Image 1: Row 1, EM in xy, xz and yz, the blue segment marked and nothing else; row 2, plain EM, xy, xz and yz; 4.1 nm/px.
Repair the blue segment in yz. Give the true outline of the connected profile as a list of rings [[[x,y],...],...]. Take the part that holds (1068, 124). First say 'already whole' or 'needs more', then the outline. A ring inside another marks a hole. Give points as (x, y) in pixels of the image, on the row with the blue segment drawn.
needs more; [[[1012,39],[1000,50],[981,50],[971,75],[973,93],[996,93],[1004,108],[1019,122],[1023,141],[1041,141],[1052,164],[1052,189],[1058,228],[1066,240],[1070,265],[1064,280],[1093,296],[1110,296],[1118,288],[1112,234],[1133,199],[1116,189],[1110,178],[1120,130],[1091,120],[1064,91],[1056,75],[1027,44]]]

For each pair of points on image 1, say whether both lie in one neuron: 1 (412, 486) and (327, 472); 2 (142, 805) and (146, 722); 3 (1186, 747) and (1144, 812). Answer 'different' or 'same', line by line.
----------
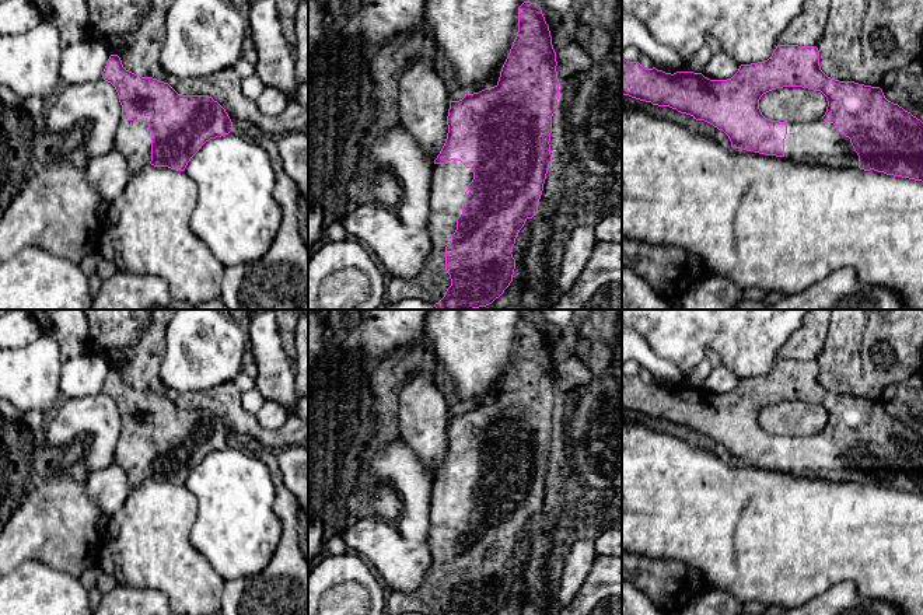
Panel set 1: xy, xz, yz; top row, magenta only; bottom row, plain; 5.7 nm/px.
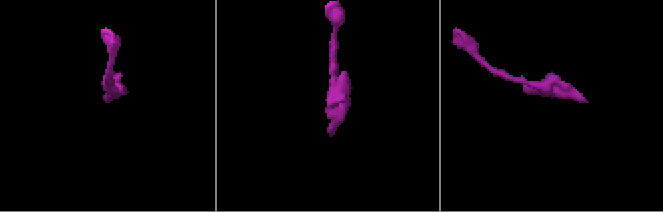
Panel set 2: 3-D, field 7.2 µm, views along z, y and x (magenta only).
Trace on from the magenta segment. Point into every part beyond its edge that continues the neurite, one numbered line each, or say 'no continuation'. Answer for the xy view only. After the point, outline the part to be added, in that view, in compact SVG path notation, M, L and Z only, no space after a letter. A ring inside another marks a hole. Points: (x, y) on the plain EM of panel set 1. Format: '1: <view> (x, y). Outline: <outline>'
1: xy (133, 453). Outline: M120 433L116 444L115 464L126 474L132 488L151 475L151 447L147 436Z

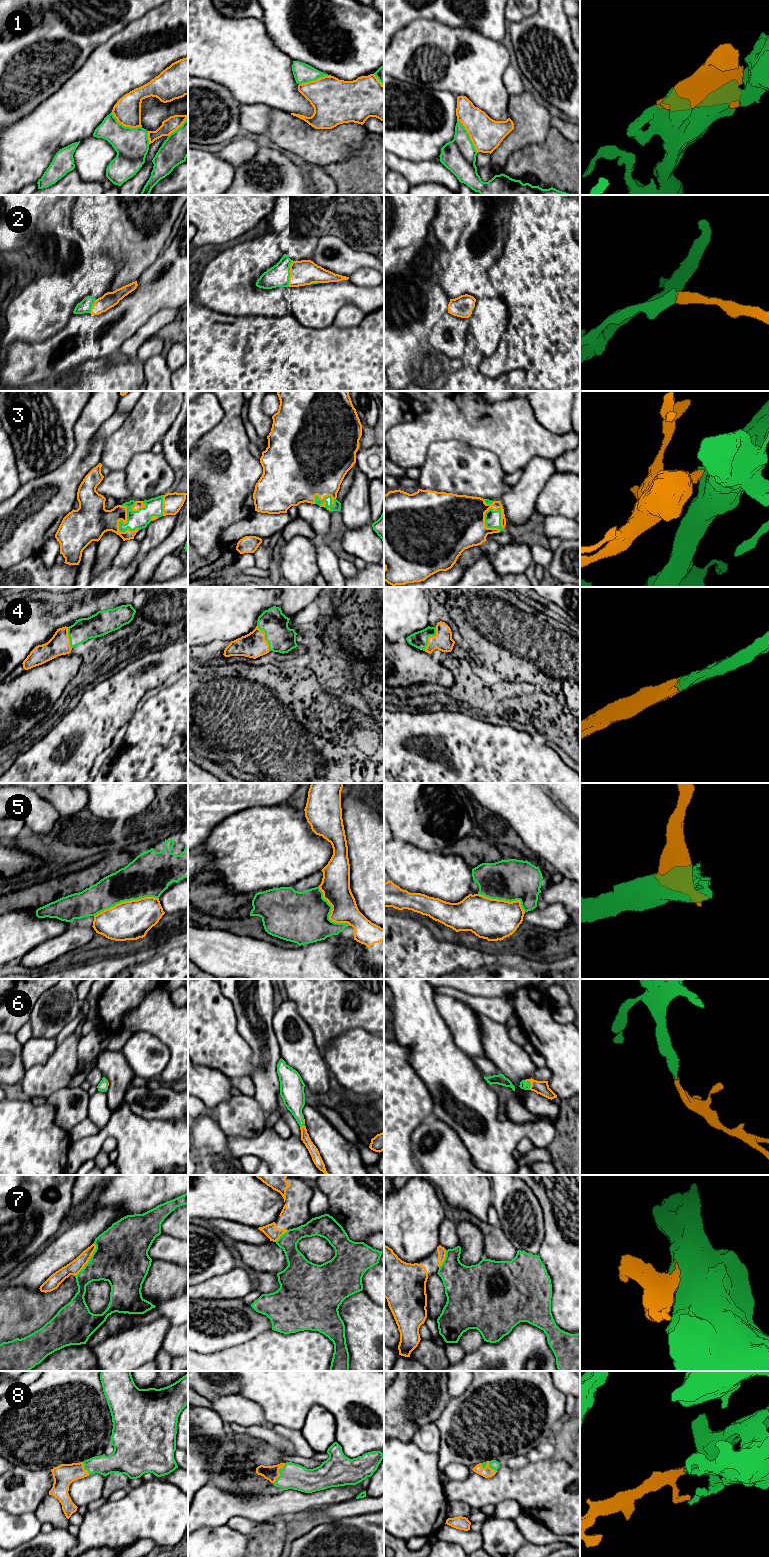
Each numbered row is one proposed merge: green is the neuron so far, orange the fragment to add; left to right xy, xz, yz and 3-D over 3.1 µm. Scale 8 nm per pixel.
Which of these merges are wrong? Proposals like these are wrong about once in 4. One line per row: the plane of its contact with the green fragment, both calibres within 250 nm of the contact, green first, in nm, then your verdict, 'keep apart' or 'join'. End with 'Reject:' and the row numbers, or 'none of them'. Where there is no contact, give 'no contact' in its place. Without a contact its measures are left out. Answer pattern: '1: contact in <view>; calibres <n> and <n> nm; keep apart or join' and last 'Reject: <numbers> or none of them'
----------
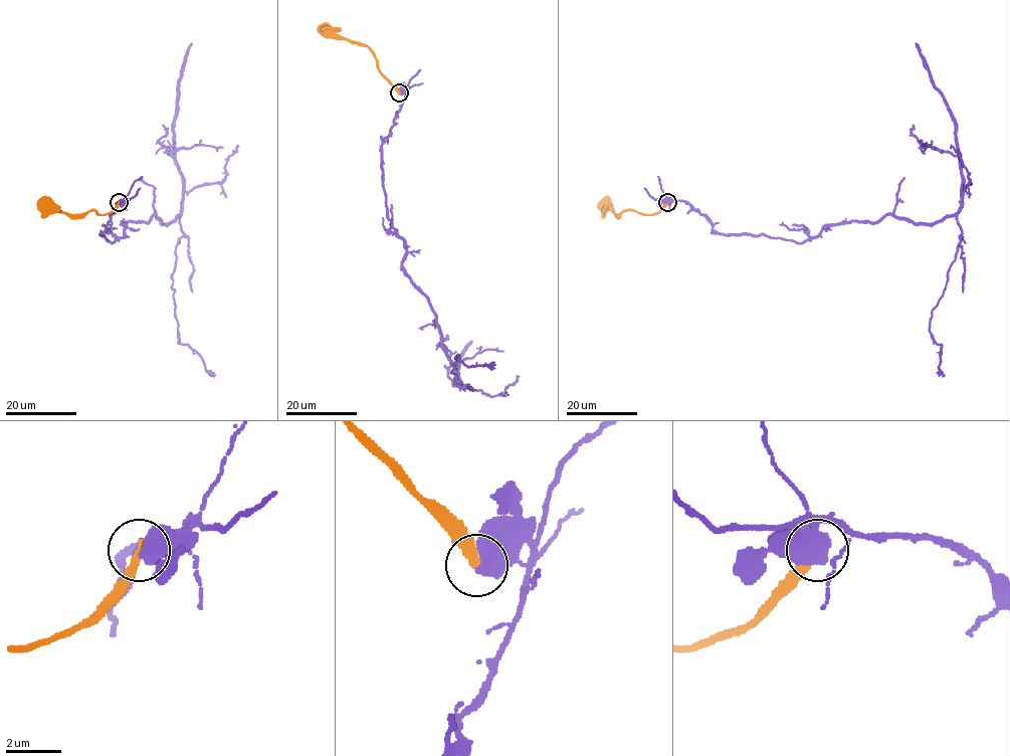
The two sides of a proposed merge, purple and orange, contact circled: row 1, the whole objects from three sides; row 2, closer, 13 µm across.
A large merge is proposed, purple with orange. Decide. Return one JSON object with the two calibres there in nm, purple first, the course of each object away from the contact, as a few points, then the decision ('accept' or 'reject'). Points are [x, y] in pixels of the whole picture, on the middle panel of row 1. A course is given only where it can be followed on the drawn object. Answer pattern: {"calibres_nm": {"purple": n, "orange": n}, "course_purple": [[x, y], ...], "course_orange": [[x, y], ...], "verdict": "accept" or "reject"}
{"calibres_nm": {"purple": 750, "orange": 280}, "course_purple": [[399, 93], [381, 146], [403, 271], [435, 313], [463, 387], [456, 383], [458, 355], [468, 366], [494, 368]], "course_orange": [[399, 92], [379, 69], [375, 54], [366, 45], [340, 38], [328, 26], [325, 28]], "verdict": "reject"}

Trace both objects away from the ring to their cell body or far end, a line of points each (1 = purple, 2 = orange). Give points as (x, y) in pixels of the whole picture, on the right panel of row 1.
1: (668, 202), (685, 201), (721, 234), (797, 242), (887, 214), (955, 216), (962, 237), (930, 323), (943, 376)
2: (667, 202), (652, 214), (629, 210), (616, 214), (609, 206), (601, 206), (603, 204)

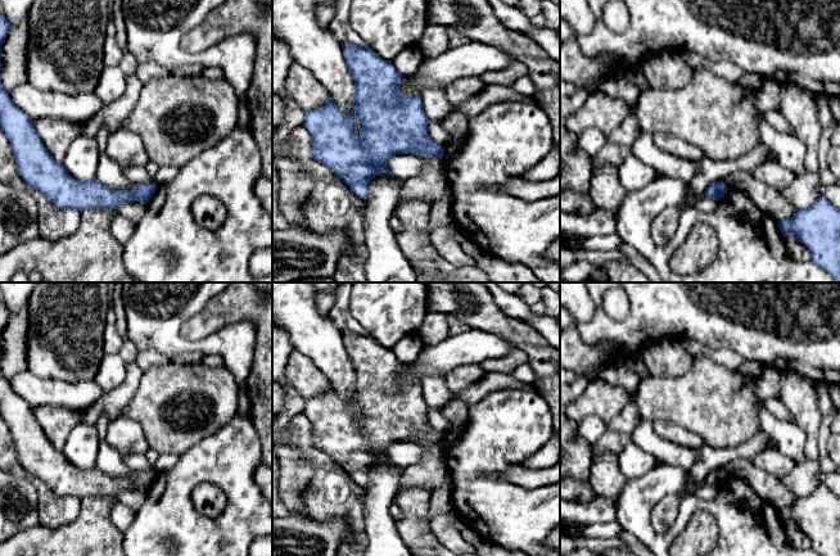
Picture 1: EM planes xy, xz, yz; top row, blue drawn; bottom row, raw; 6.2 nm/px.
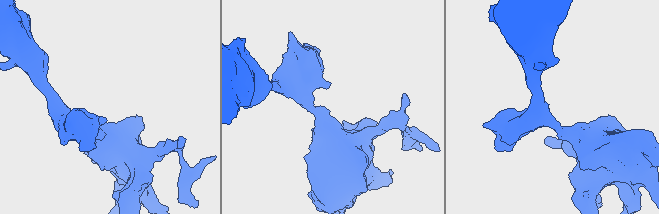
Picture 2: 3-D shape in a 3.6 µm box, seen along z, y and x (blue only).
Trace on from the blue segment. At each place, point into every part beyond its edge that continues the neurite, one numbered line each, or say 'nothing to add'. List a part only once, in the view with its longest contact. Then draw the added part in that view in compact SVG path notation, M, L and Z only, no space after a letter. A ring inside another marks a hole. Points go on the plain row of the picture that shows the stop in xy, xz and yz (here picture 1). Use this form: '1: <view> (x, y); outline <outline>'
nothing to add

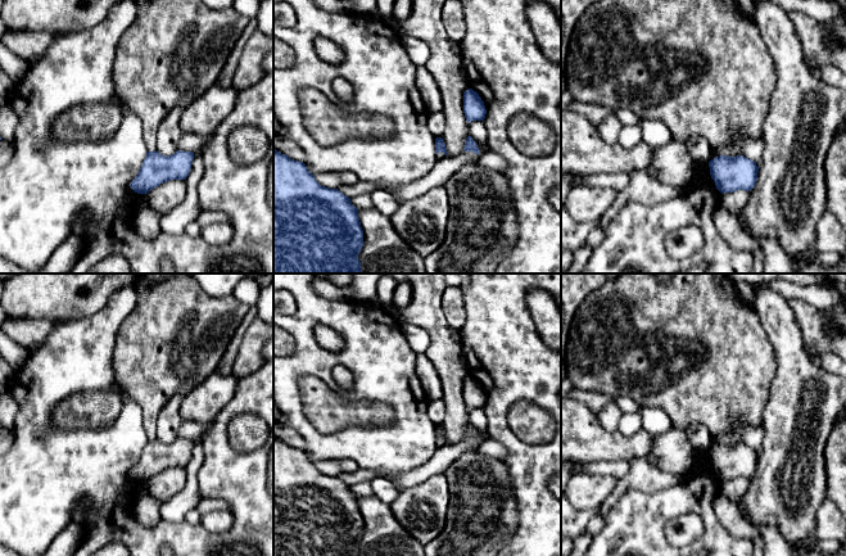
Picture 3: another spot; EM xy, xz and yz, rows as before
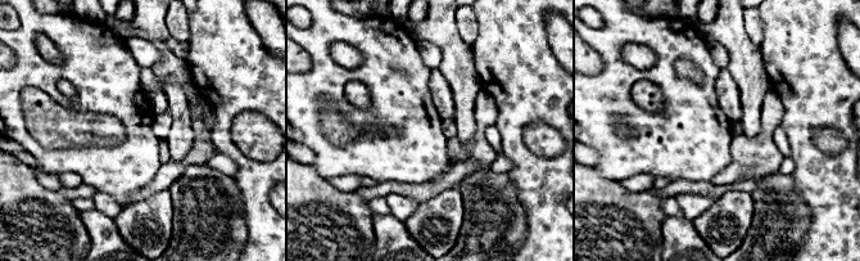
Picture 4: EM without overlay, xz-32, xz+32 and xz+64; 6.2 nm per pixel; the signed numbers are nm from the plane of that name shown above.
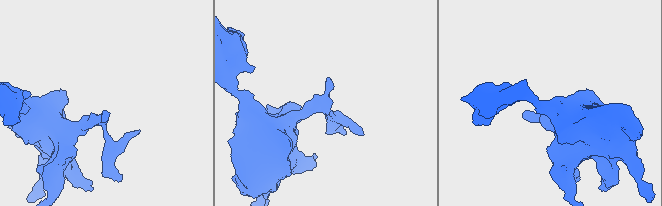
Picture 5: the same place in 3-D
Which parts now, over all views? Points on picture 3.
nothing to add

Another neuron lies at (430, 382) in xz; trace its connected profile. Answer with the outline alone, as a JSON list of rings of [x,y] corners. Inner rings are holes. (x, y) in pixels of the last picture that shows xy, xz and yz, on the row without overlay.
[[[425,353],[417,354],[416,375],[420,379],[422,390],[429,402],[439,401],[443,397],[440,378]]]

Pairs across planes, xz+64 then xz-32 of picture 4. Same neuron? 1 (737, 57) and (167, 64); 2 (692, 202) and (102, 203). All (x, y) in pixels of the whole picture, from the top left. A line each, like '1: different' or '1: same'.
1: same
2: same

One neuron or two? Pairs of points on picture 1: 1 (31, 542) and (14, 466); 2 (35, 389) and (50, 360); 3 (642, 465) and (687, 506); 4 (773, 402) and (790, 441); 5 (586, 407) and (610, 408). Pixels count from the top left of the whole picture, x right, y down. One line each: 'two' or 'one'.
----------
Required action :: Please go through the material and return each line where the word "bottom" appears.

Result of this task ::
Panel set 1: xy, xz, yz; top row, magenta only; bottom row, plain; 5.7 nm/px.
Picture 1: EM planes xy, xz, yz; top row, blue drawn; bottom row, raw; 6.2 nm/px.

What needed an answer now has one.